(Transcribed page contents)
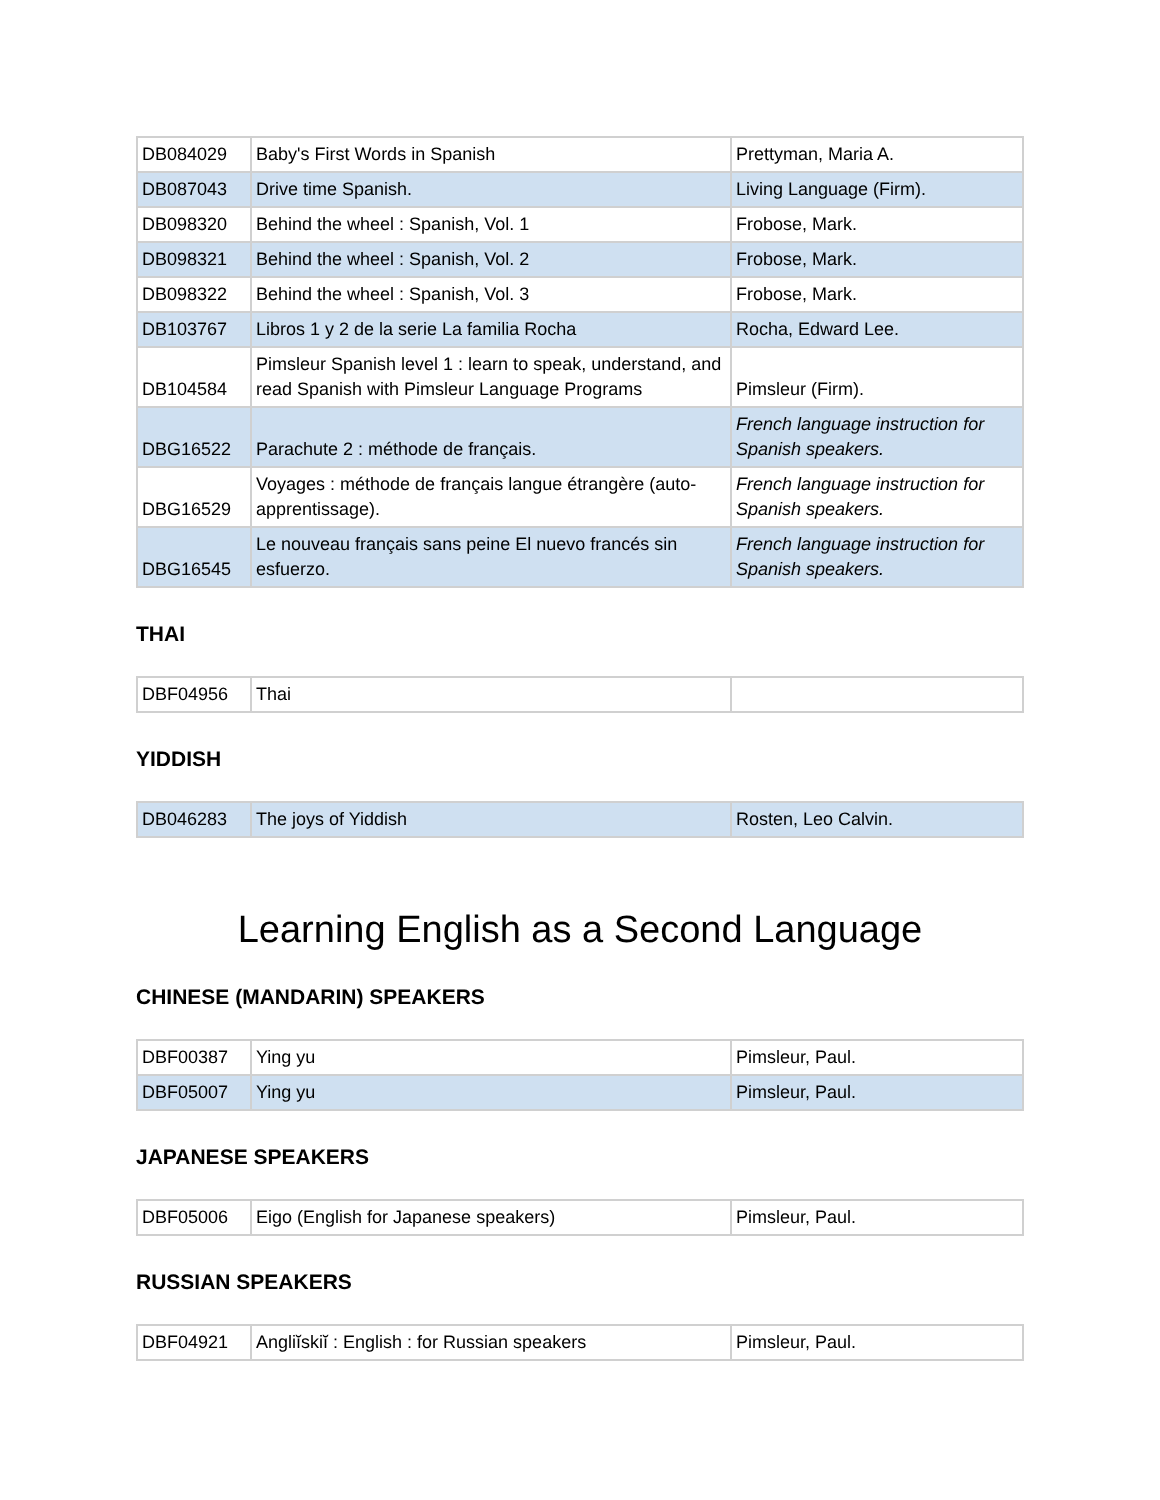| DB084029 | Baby's First Words in Spanish | Prettyman, Maria A. |
| DB087043 | Drive time Spanish. | Living Language (Firm). |
| DB098320 | Behind the wheel : Spanish, Vol. 1 | Frobose, Mark. |
| DB098321 | Behind the wheel : Spanish, Vol. 2 | Frobose, Mark. |
| DB098322 | Behind the wheel : Spanish, Vol. 3 | Frobose, Mark. |
| DB103767 | Libros 1 y 2 de la serie La familia Rocha | Rocha, Edward Lee. |
| DB104584 | Pimsleur Spanish level 1 : learn to speak, understand, and read Spanish with Pimsleur Language Programs | Pimsleur (Firm). |
| DBG16522 | Parachute 2 : méthode de français. | French language instruction for Spanish speakers. |
| DBG16529 | Voyages : méthode de français langue étrangère (auto-apprentissage). | French language instruction for Spanish speakers. |
| DBG16545 | Le nouveau français sans peine El nuevo francés sin esfuerzo. | French language instruction for Spanish speakers. |
THAI
| DBF04956 | Thai | |
YIDDISH
| DB046283 | The joys of Yiddish | Rosten, Leo Calvin. |
Learning English as a Second Language
CHINESE (MANDARIN) SPEAKERS
| DBF00387 | Ying yu | Pimsleur, Paul. |
| DBF05007 | Ying yu | Pimsleur, Paul. |
JAPANESE SPEAKERS
| DBF05006 | Eigo (English for Japanese speakers) | Pimsleur, Paul. |
RUSSIAN SPEAKERS
| DBF04921 | Angliĭskiĭ : English : for Russian speakers | Pimsleur, Paul. |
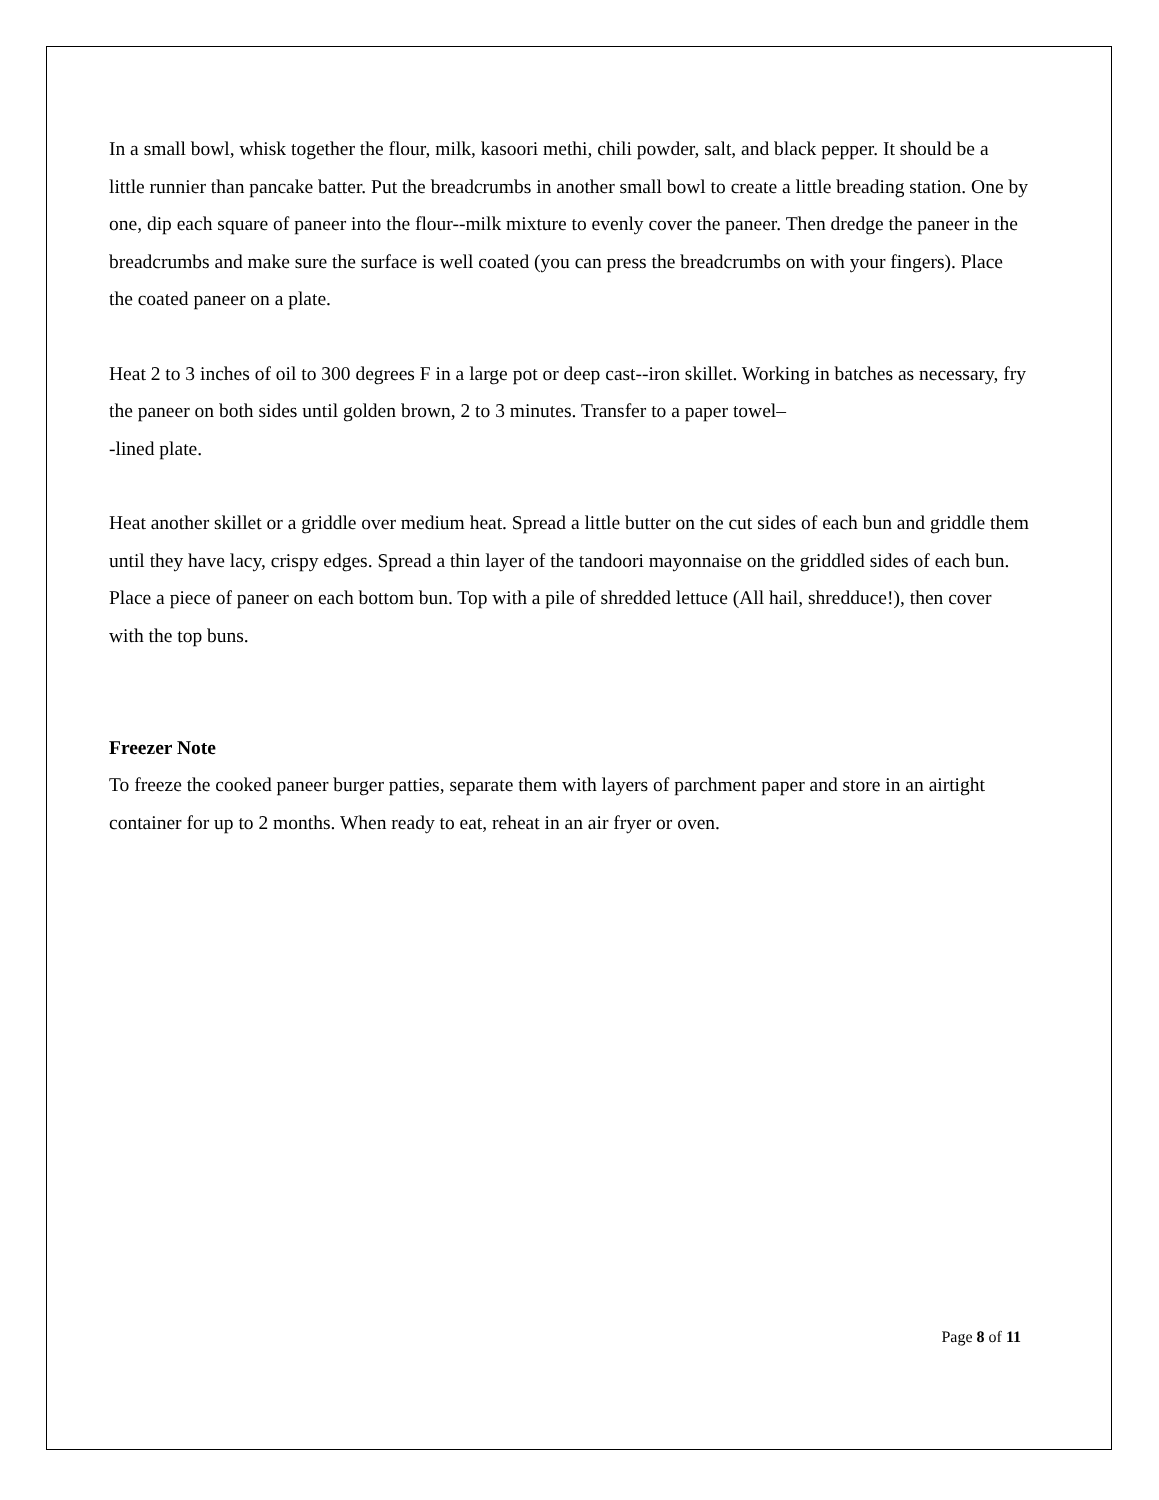In a small bowl, whisk together the flour, milk, kasoori methi, chili powder, salt, and black pepper. It should be a little runnier than pancake batter. Put the breadcrumbs in another small bowl to create a little breading station. One by one, dip each square of paneer into the flour--milk mixture to evenly cover the paneer. Then dredge the paneer in the breadcrumbs and make sure the surface is well coated (you can press the breadcrumbs on with your fingers). Place the coated paneer on a plate.
Heat 2 to 3 inches of oil to 300 degrees F in a large pot or deep cast--iron skillet. Working in batches as necessary, fry the paneer on both sides until golden brown, 2 to 3 minutes. Transfer to a paper towel–
-lined plate.
Heat another skillet or a griddle over medium heat. Spread a little butter on the cut sides of each bun and griddle them until they have lacy, crispy edges. Spread a thin layer of the tandoori mayonnaise on the griddled sides of each bun. Place a piece of paneer on each bottom bun. Top with a pile of shredded lettuce (All hail, shredduce!), then cover with the top buns.
Freezer Note
To freeze the cooked paneer burger patties, separate them with layers of parchment paper and store in an airtight container for up to 2 months. When ready to eat, reheat in an air fryer or oven.
Page 8 of 11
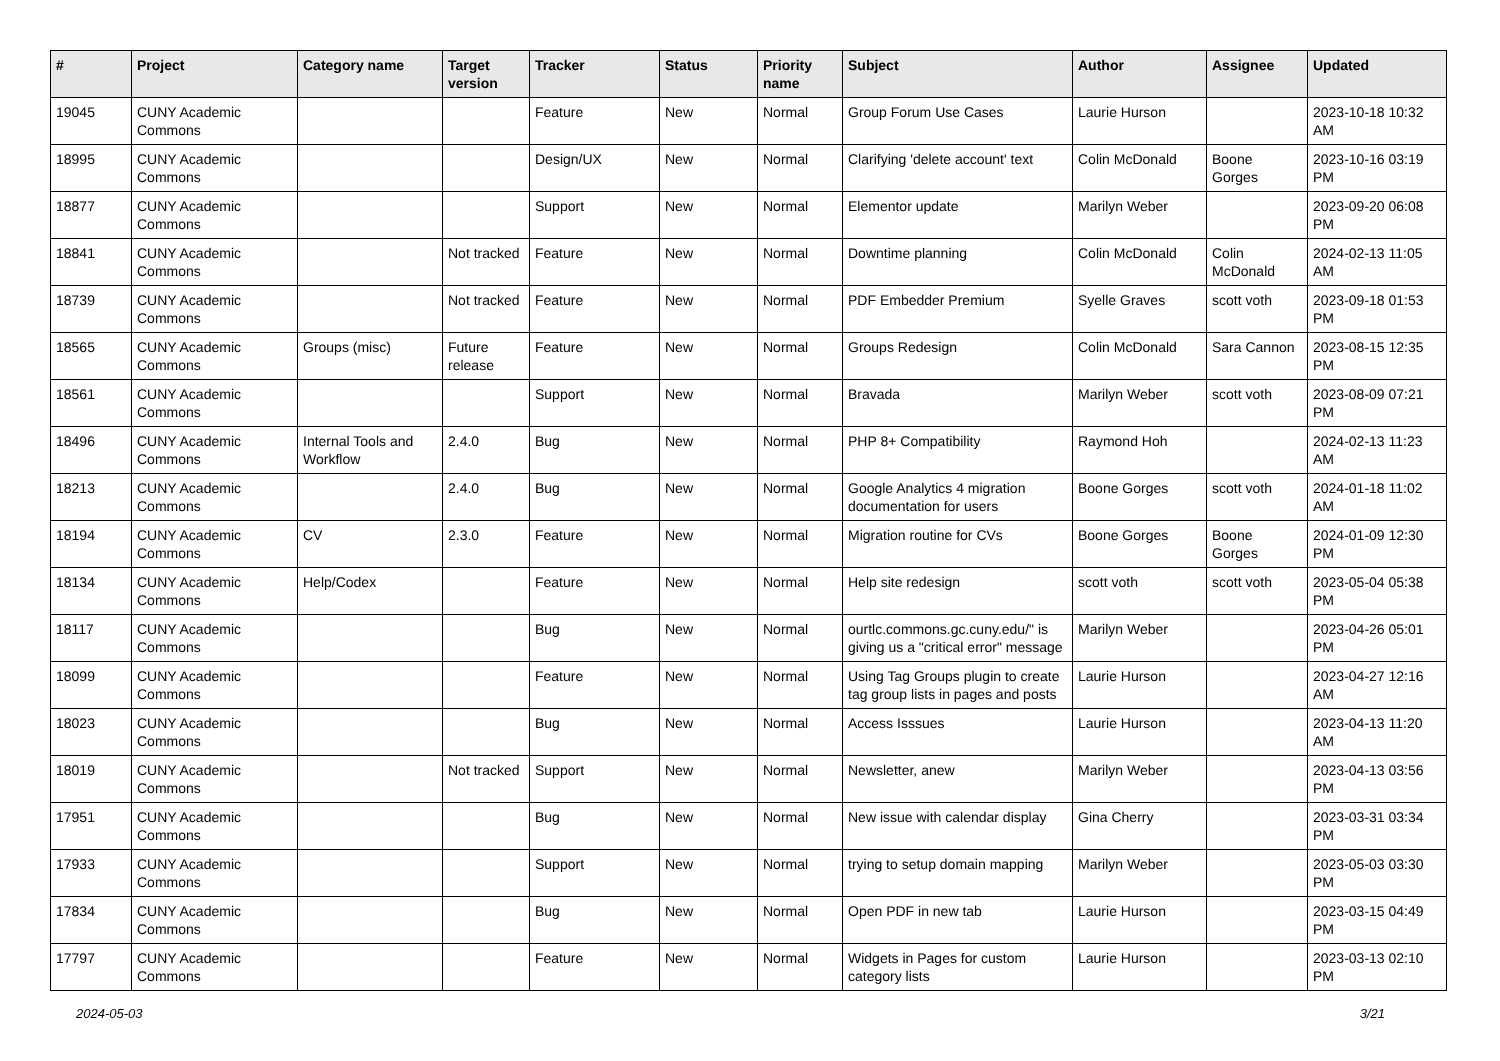| # | Project | Category name | Target version | Tracker | Status | Priority name | Subject | Author | Assignee | Updated |
| --- | --- | --- | --- | --- | --- | --- | --- | --- | --- | --- |
| 19045 | CUNY Academic Commons | | | Feature | New | Normal | Group Forum Use Cases | Laurie Hurson | | 2023-10-18 10:32 AM |
| 18995 | CUNY Academic Commons | | | Design/UX | New | Normal | Clarifying 'delete account' text | Colin McDonald | Boone Gorges | 2023-10-16 03:19 PM |
| 18877 | CUNY Academic Commons | | | Support | New | Normal | Elementor update | Marilyn Weber | | 2023-09-20 06:08 PM |
| 18841 | CUNY Academic Commons | | Not tracked | Feature | New | Normal | Downtime planning | Colin McDonald | Colin McDonald | 2024-02-13 11:05 AM |
| 18739 | CUNY Academic Commons | | Not tracked | Feature | New | Normal | PDF Embedder Premium | Syelle Graves | scott voth | 2023-09-18 01:53 PM |
| 18565 | CUNY Academic Commons | Groups (misc) | Future release | Feature | New | Normal | Groups Redesign | Colin McDonald | Sara Cannon | 2023-08-15 12:35 PM |
| 18561 | CUNY Academic Commons | | | Support | New | Normal | Bravada | Marilyn Weber | scott voth | 2023-08-09 07:21 PM |
| 18496 | CUNY Academic Commons | Internal Tools and Workflow | 2.4.0 | Bug | New | Normal | PHP 8+ Compatibility | Raymond Hoh | | 2024-02-13 11:23 AM |
| 18213 | CUNY Academic Commons | | 2.4.0 | Bug | New | Normal | Google Analytics 4 migration documentation for users | Boone Gorges | scott voth | 2024-01-18 11:02 AM |
| 18194 | CUNY Academic Commons | CV | 2.3.0 | Feature | New | Normal | Migration routine for CVs | Boone Gorges | Boone Gorges | 2024-01-09 12:30 PM |
| 18134 | CUNY Academic Commons | Help/Codex | | Feature | New | Normal | Help site redesign | scott voth | scott voth | 2023-05-04 05:38 PM |
| 18117 | CUNY Academic Commons | | | Bug | New | Normal | ourtlc.commons.gc.cuny.edu/" is giving us a "critical error" message | Marilyn Weber | | 2023-04-26 05:01 PM |
| 18099 | CUNY Academic Commons | | | Feature | New | Normal | Using Tag Groups plugin to create tag group lists in pages and posts | Laurie Hurson | | 2023-04-27 12:16 AM |
| 18023 | CUNY Academic Commons | | | Bug | New | Normal | Access Isssues | Laurie Hurson | | 2023-04-13 11:20 AM |
| 18019 | CUNY Academic Commons | | Not tracked | Support | New | Normal | Newsletter, anew | Marilyn Weber | | 2023-04-13 03:56 PM |
| 17951 | CUNY Academic Commons | | | Bug | New | Normal | New issue with calendar display | Gina Cherry | | 2023-03-31 03:34 PM |
| 17933 | CUNY Academic Commons | | | Support | New | Normal | trying to setup domain mapping | Marilyn Weber | | 2023-05-03 03:30 PM |
| 17834 | CUNY Academic Commons | | | Bug | New | Normal | Open PDF in new tab | Laurie Hurson | | 2023-03-15 04:49 PM |
| 17797 | CUNY Academic Commons | | | Feature | New | Normal | Widgets in Pages for custom category lists | Laurie Hurson | | 2023-03-13 02:10 PM |
2024-05-03 3/21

=== About this task ===
The lines from the start of the records above through the line that holds "DBG16522 | Parachute" are to be copied exactly, both ends included, and no pictures are to be copied.

=== Answer to this task ===
| DB084029 | Baby's First Words in Spanish | Prettyman, Maria A. |
| DB087043 | Drive time Spanish. | Living Language (Firm). |
| DB098320 | Behind the wheel : Spanish, Vol. 1 | Frobose, Mark. |
| DB098321 | Behind the wheel : Spanish, Vol. 2 | Frobose, Mark. |
| DB098322 | Behind the wheel : Spanish, Vol. 3 | Frobose, Mark. |
| DB103767 | Libros 1 y 2 de la serie La familia Rocha | Rocha, Edward Lee. |
| DB104584 | Pimsleur Spanish level 1 : learn to speak, understand, and read Spanish with Pimsleur Language Programs | Pimsleur (Firm). |
| DBG16522 | Parachute 2 : méthode de français. | French language instruction for Spanish speakers. |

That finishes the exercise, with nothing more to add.